Data to use:
§ §
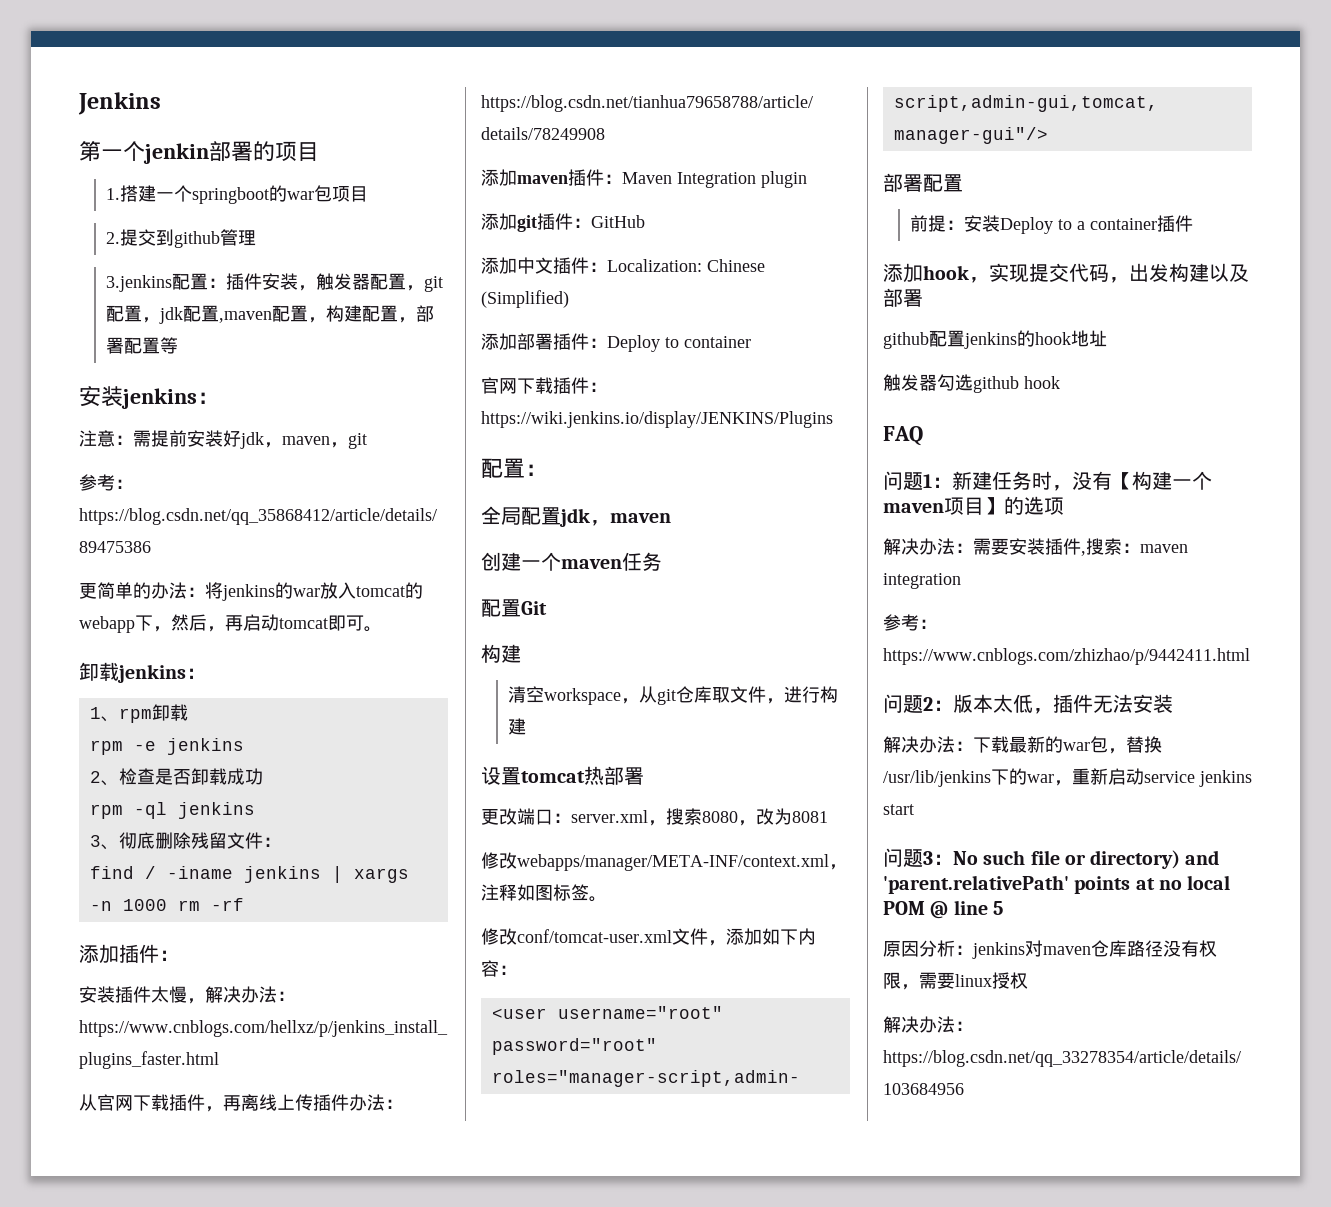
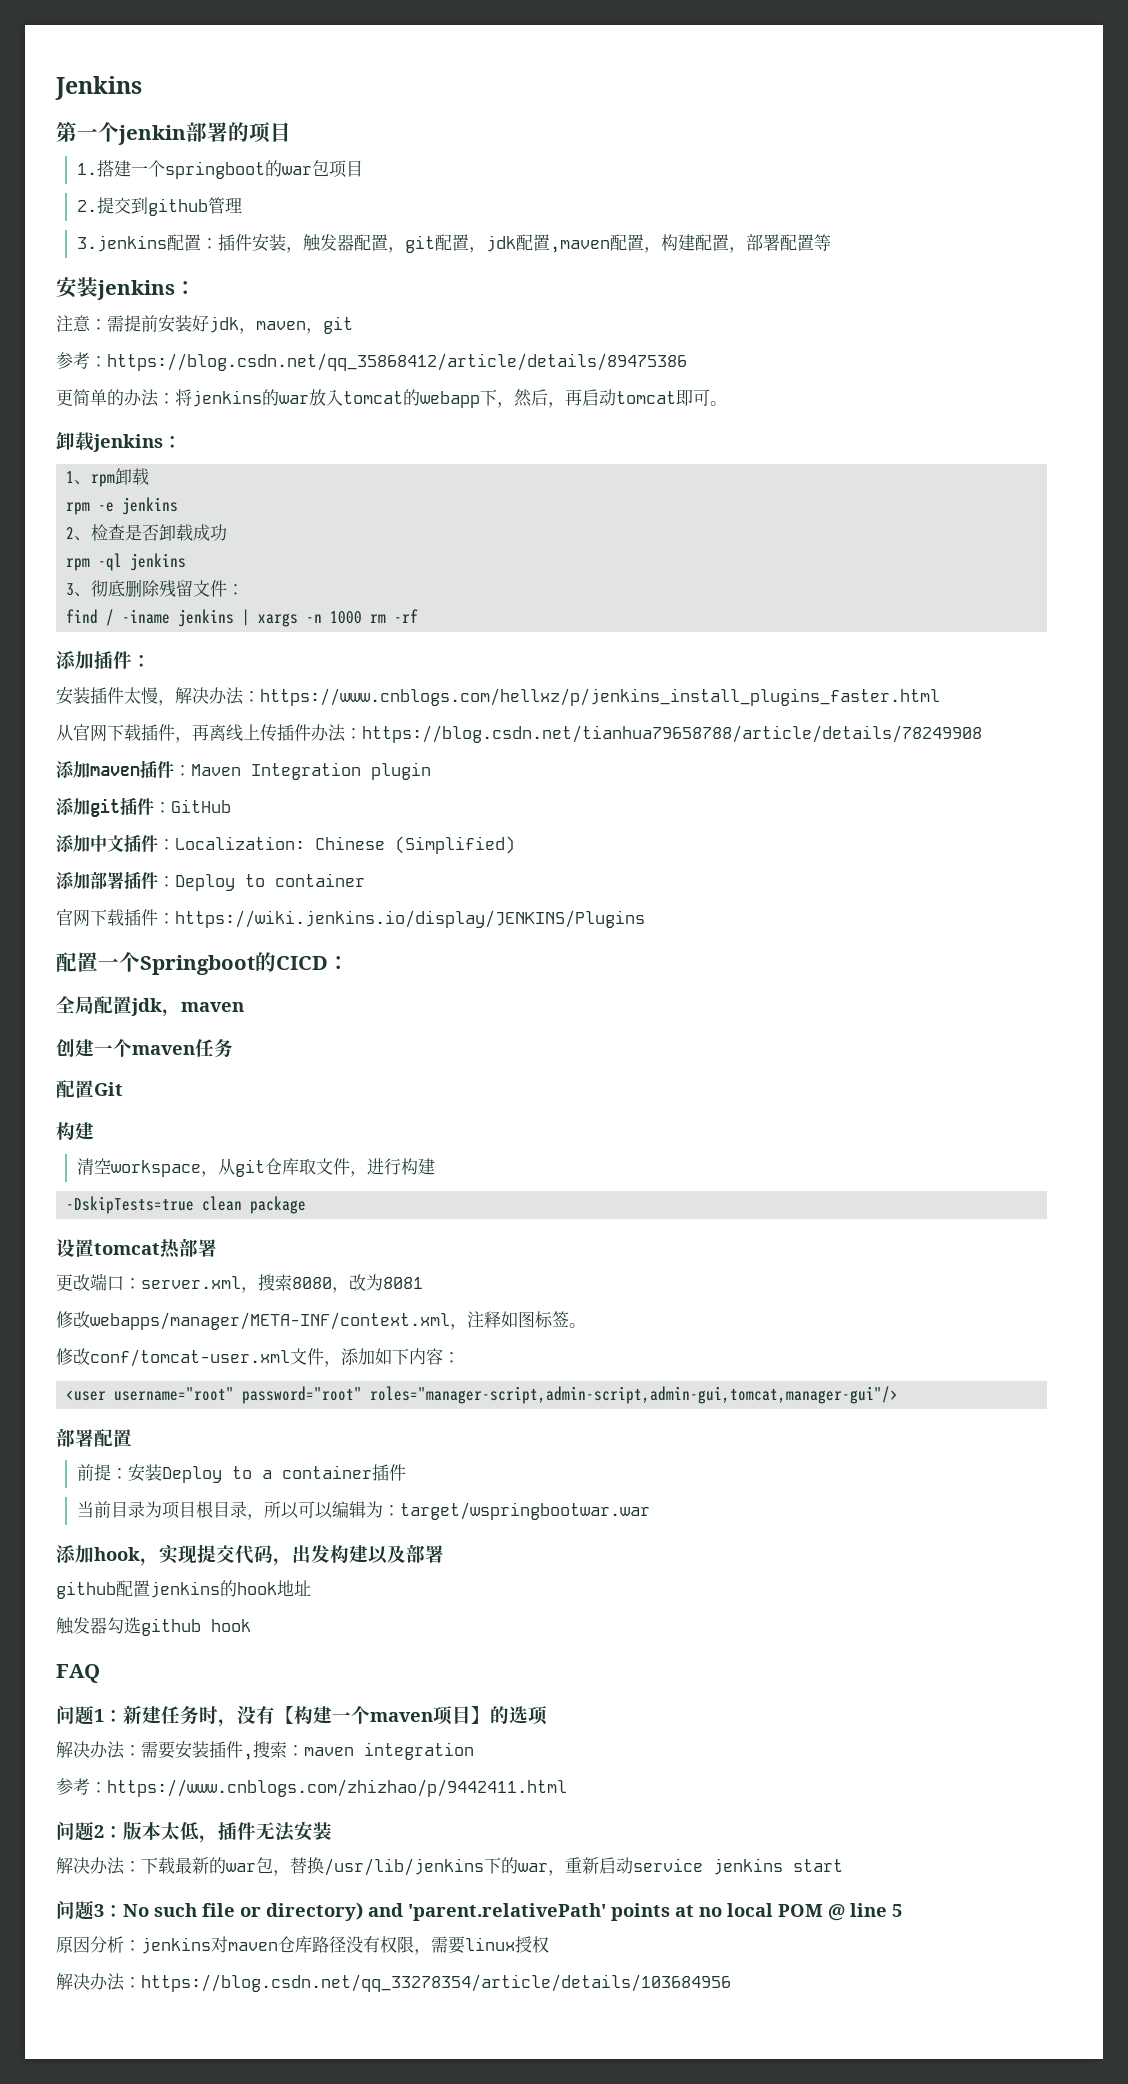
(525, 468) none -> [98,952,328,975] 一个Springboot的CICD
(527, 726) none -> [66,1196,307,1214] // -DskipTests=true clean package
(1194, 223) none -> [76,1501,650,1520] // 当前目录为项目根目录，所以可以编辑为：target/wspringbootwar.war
§ §
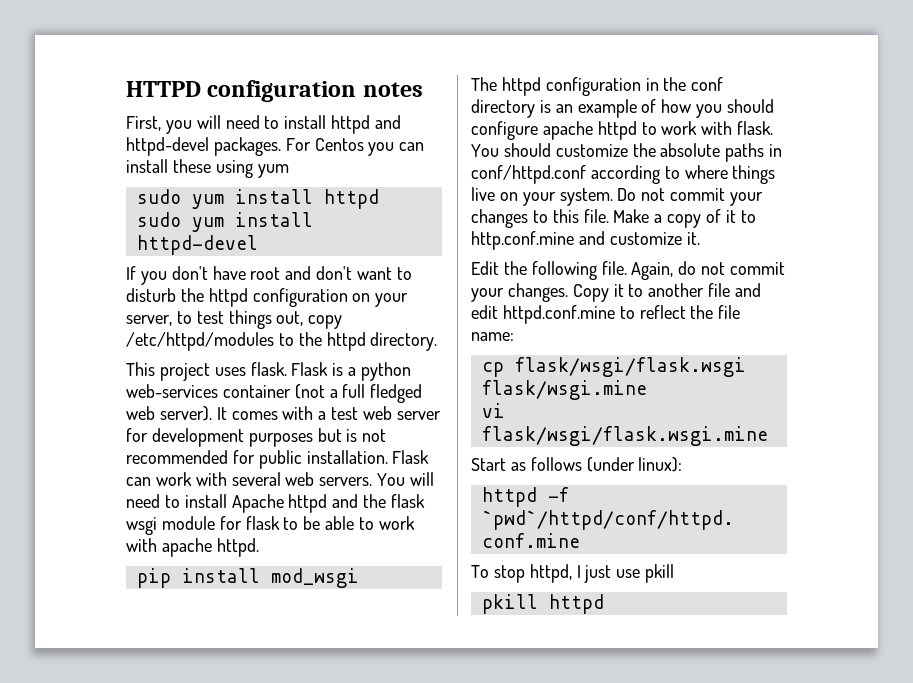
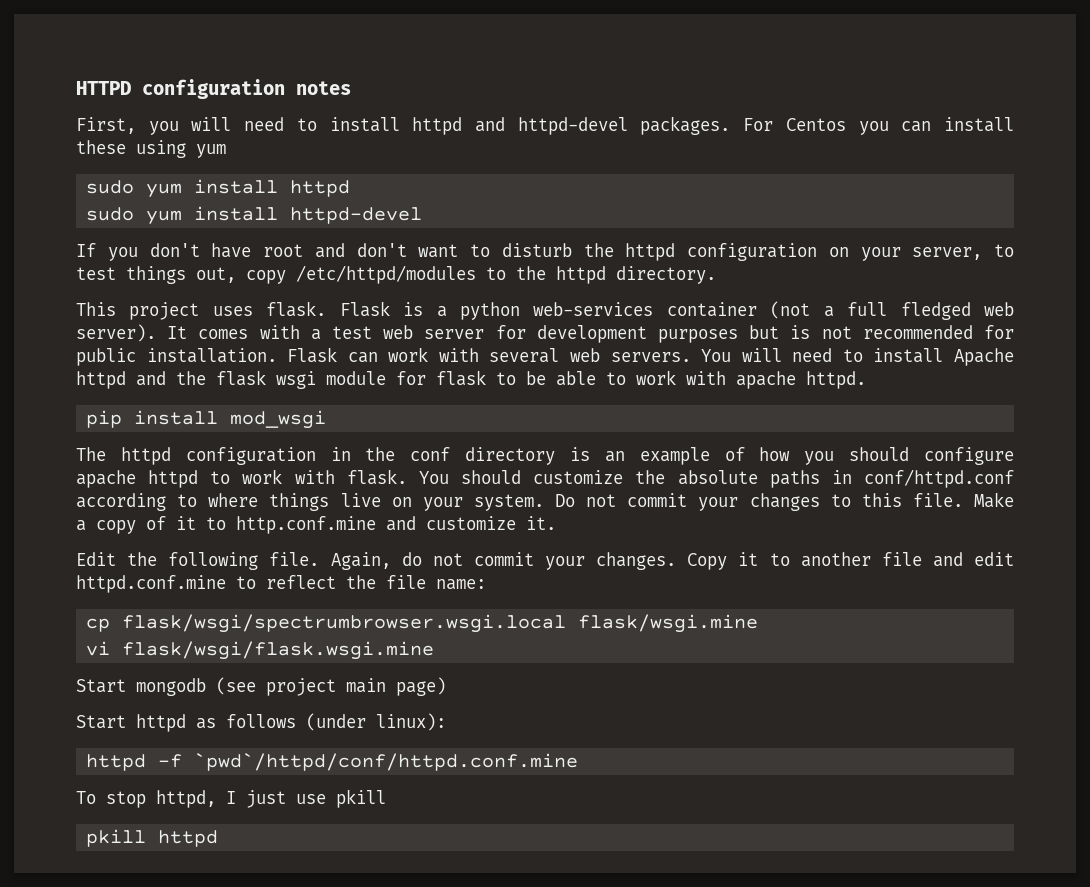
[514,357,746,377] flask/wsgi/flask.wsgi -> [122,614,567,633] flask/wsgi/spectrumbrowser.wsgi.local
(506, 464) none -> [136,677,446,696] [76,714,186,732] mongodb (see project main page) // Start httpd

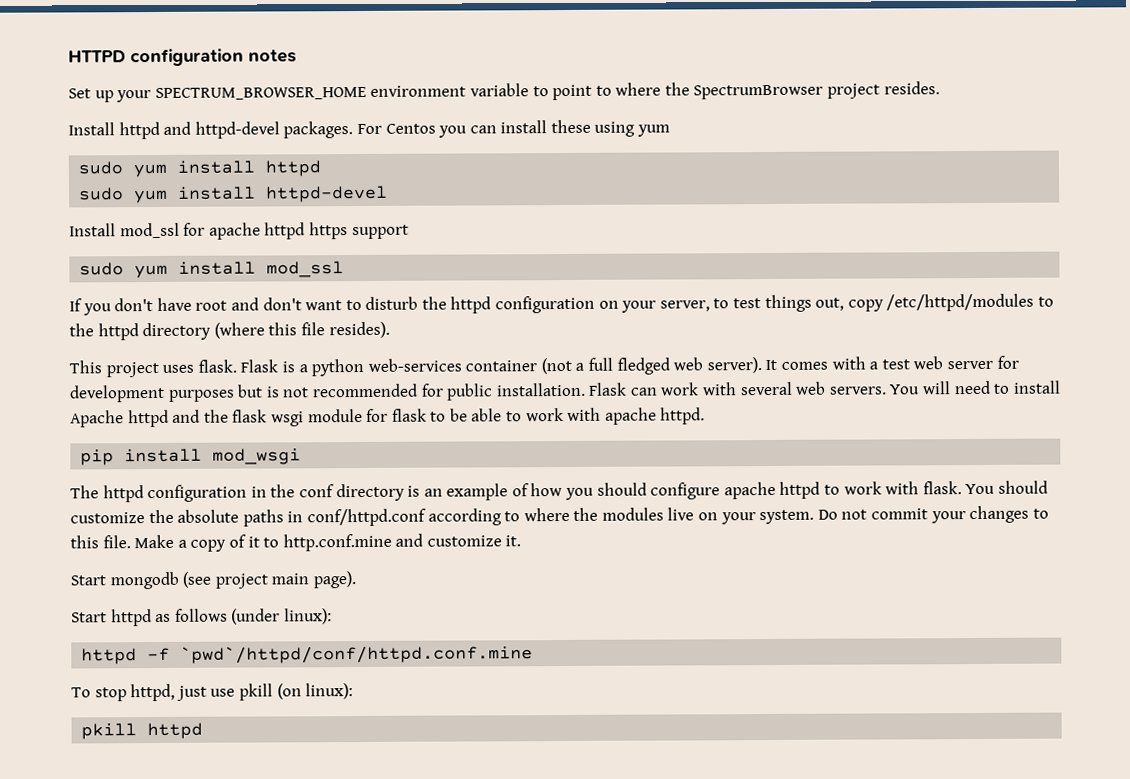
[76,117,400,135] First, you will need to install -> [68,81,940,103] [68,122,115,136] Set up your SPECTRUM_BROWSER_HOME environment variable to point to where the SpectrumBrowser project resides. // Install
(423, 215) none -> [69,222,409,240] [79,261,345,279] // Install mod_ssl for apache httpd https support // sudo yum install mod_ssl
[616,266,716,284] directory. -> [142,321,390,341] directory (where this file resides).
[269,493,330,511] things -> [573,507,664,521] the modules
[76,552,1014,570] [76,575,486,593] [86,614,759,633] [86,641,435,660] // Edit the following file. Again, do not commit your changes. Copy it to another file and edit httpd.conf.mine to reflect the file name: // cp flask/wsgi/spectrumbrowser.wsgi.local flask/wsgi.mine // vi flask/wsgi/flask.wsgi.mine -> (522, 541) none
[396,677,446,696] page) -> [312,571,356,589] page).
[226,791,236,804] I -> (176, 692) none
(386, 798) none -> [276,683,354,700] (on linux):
§ §
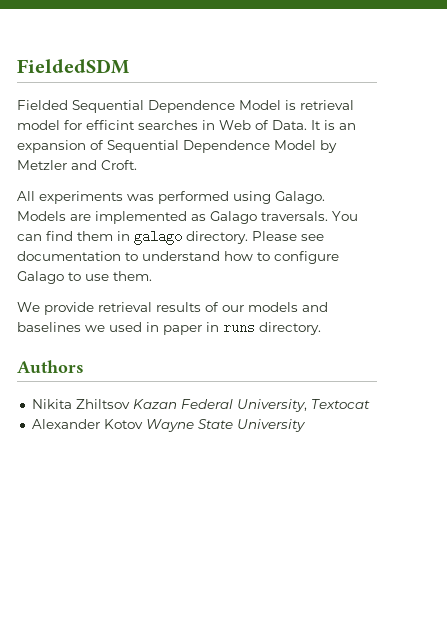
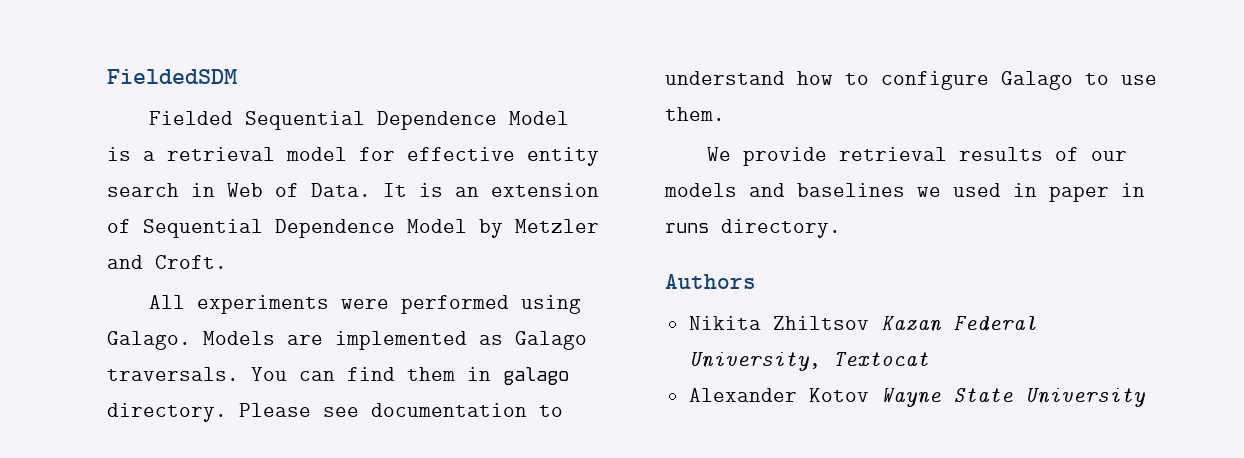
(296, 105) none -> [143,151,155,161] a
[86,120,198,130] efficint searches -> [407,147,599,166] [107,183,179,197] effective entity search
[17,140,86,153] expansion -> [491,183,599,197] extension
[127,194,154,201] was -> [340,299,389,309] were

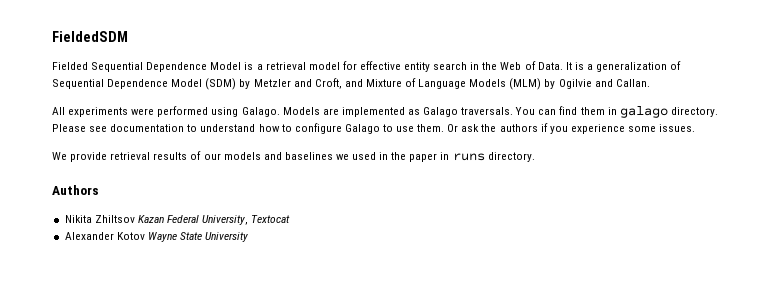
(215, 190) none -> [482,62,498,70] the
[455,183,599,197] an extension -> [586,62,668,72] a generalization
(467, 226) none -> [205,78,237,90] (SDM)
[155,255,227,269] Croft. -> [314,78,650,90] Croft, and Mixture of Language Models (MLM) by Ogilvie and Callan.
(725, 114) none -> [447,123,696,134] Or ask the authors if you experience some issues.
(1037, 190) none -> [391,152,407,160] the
§ §
Work instructions:
Set down, exactly as they appear above, all lines from the one that has "[616,266,716,284] directory. ->" down to the one that has "[269,493,330,511] things ->", including those two and no others.

Task output:
[616,266,716,284] directory. -> [142,321,390,341] directory (where this file resides).
[269,493,330,511] things -> [573,507,664,521] the modules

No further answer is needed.